Yes, I like Japanese architecture, furniture and textiles. People find beauty in symmetry in Europe, but here in Japan it seems to be opposite because there are so many asymmetric designs all over the place. I love getting inspired by Japanese aesthetic. I’m also impressed by the way how Japanese shops do wrapping for customers; sometimes it’s too beautiful to tear open. Also, I’m into the concept of exquisite Wabi Sabi culture of Japan. I like Japanese food as well. There is a street in Milan with many Japanese restaurants. I go there often to have sushi or ramen. Hopefully we have an okonomiyaki shop in Milan sometime soon, too.
Do you also check Japanese magazines and websites?
Yes, I do. It’s not easy to find Japanese magazines in Italy, but I like BRUTUS and POPEYE, in particular. I also remember I used to read STUDIO VOICE, back when the magazine was a monthly publication.
We would also like to ask about yourself. What made you interested in fashion in the first place?
I became interested in fashion when I was around 10 years old, because my aunt was a boutique owner. She took me to Milan Fashion Week and some brand shops in the 80s. There was a time when I was walking on a street in Milan with her and I remember I told her that I liked COMME des GARÇONS the best. It was the shop’s interior that intrigued me the most; it was a very simple and eccentric raw concrete wall where they hang only one jacket. It was shocking to my eyes even though I was a small child.
Is there any topic that you are focusing on these days?
I’m not originally from fashion industry since I majored in art history in college. The reason why I chose to become a fashion commentator is because I was attracted to the fact that fashion is not just about clothes; it has a deep relationship with various things such as social landscapes, sexuality, and cultures etc. I really like to link fashion and culture together, so I am particularly interested in those kinds of articles.
You write for various media. Which articles of yours in recent years generated big response?
My recent article about Millennials had polarized opinions. I pointed out that European fashion industry is marketing only to rich young kids, even though there are other types of Millennials who have different sense of value, like the ones who are not rich but independent, making music in their garage. In terms of popularity, my articles on Fashion Week review usually get quite a lot of access. I recently wrote that Paris Fashion Week was disappointing except for a few shows such as sacai, UNDERCOVER and beautiful people. I was criticized that I’m just taking sides with Japan or something. But still, I need to insist that designers in Paris Fashion Week in general do not have enough preparation time, which makes the whole event so shallow. I regret to say they are only focusing on styling, rather than contents.

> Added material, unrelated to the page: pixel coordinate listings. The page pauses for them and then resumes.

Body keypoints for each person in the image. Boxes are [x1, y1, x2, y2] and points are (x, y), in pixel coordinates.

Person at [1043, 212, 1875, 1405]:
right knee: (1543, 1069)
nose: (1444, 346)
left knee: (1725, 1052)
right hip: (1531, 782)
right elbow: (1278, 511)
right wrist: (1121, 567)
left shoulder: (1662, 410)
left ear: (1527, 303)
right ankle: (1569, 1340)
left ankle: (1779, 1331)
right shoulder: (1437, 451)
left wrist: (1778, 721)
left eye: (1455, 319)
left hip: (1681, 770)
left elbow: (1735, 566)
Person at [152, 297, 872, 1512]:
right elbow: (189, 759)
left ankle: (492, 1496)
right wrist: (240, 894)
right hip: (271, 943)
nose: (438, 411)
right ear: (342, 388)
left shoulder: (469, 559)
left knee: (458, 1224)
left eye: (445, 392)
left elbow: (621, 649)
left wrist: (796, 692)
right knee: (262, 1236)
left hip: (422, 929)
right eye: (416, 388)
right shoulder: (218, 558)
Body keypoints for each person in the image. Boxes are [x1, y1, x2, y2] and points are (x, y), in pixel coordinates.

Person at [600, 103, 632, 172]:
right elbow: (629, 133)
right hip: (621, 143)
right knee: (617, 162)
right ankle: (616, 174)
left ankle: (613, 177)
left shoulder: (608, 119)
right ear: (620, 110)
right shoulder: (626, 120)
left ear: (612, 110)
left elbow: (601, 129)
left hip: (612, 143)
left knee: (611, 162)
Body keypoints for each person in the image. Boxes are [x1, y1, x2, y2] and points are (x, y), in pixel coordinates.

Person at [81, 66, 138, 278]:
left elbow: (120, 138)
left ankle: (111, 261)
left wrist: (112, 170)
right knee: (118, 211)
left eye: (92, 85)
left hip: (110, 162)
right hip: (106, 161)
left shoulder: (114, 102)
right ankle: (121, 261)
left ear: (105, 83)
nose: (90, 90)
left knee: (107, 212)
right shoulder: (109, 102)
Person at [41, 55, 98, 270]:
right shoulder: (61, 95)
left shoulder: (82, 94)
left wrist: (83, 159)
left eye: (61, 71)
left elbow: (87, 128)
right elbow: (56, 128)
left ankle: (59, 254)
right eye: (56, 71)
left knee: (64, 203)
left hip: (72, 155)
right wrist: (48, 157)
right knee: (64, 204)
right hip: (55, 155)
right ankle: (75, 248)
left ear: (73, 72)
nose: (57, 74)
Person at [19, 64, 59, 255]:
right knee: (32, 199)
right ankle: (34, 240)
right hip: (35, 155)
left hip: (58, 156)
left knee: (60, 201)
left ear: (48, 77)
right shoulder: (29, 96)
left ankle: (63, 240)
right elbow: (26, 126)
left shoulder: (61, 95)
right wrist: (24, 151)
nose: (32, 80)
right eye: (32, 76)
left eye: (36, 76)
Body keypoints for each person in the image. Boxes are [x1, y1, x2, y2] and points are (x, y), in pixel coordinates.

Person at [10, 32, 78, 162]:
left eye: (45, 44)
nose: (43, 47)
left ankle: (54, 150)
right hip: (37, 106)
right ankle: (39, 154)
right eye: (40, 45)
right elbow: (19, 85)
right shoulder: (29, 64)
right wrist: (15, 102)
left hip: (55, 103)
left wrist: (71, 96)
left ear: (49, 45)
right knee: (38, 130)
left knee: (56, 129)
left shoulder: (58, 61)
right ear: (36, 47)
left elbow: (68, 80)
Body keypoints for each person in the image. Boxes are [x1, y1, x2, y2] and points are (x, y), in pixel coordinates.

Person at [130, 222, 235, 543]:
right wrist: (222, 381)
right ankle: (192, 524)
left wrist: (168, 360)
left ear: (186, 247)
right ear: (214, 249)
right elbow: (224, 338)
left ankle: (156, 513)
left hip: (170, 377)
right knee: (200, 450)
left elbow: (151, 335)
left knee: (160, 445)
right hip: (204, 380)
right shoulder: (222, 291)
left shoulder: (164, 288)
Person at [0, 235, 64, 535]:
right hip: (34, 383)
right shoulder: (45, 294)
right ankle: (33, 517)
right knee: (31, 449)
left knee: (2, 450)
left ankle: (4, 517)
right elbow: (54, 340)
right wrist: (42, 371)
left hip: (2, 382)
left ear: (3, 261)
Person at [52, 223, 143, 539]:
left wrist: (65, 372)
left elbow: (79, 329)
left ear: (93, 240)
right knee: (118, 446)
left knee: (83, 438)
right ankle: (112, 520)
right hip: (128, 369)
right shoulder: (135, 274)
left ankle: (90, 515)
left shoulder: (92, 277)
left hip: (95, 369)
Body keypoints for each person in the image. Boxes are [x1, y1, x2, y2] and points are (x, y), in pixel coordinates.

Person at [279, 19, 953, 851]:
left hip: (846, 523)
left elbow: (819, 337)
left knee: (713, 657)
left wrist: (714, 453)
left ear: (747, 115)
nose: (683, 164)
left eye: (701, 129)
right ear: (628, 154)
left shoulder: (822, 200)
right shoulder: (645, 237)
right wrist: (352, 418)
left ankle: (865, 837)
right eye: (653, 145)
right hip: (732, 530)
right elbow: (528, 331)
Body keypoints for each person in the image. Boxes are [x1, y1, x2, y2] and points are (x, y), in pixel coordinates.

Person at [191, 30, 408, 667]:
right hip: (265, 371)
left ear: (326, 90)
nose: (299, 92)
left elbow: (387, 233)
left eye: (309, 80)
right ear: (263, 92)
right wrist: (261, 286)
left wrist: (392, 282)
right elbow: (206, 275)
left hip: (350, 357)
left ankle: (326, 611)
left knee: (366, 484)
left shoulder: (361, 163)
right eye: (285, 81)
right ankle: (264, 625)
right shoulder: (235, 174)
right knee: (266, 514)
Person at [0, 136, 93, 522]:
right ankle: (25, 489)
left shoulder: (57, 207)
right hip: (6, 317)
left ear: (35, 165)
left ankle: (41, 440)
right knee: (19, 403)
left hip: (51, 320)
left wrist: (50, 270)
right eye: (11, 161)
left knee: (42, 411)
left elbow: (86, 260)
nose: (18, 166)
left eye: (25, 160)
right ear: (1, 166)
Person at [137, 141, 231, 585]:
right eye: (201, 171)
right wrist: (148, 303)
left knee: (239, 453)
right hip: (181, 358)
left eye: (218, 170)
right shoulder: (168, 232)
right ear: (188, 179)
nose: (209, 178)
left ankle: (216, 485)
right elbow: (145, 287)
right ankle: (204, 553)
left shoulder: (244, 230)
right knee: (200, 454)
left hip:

I assume you regularly check many information sources including social media. How do you feel about the way Japanese designers or brands communicate with their fans using media?
What I respect the most about Japanese people is that Japanese people cherish tradition while also being open to innovation. As far as I’m concerned, however, Japanese fashion industry are not making the most of digital tools as a way of communication yet. I’m sure you can develop your own identity by posting something that represents Japan or something surprising to foreign people. Although, I truthfully keep my Instagram account private and do not welcome everyone, haha. CELINE has recently opened their Instagram account. Their account does not seem to be intentional; rather charming because you can feel real human beings are posting the photos. Please go check it out.
Lastly, is there any Japanese designer whom you want to interview?
Well, it’s going to be Ms. Rei Kawakubo of COMME des GARÇONS, of course! She doesn’t talk much, so I’m not too sure if my interview can last 5 minutes…. I would love to ask her about how she works, her way of seeing the world and where does her inspiration come from and so on.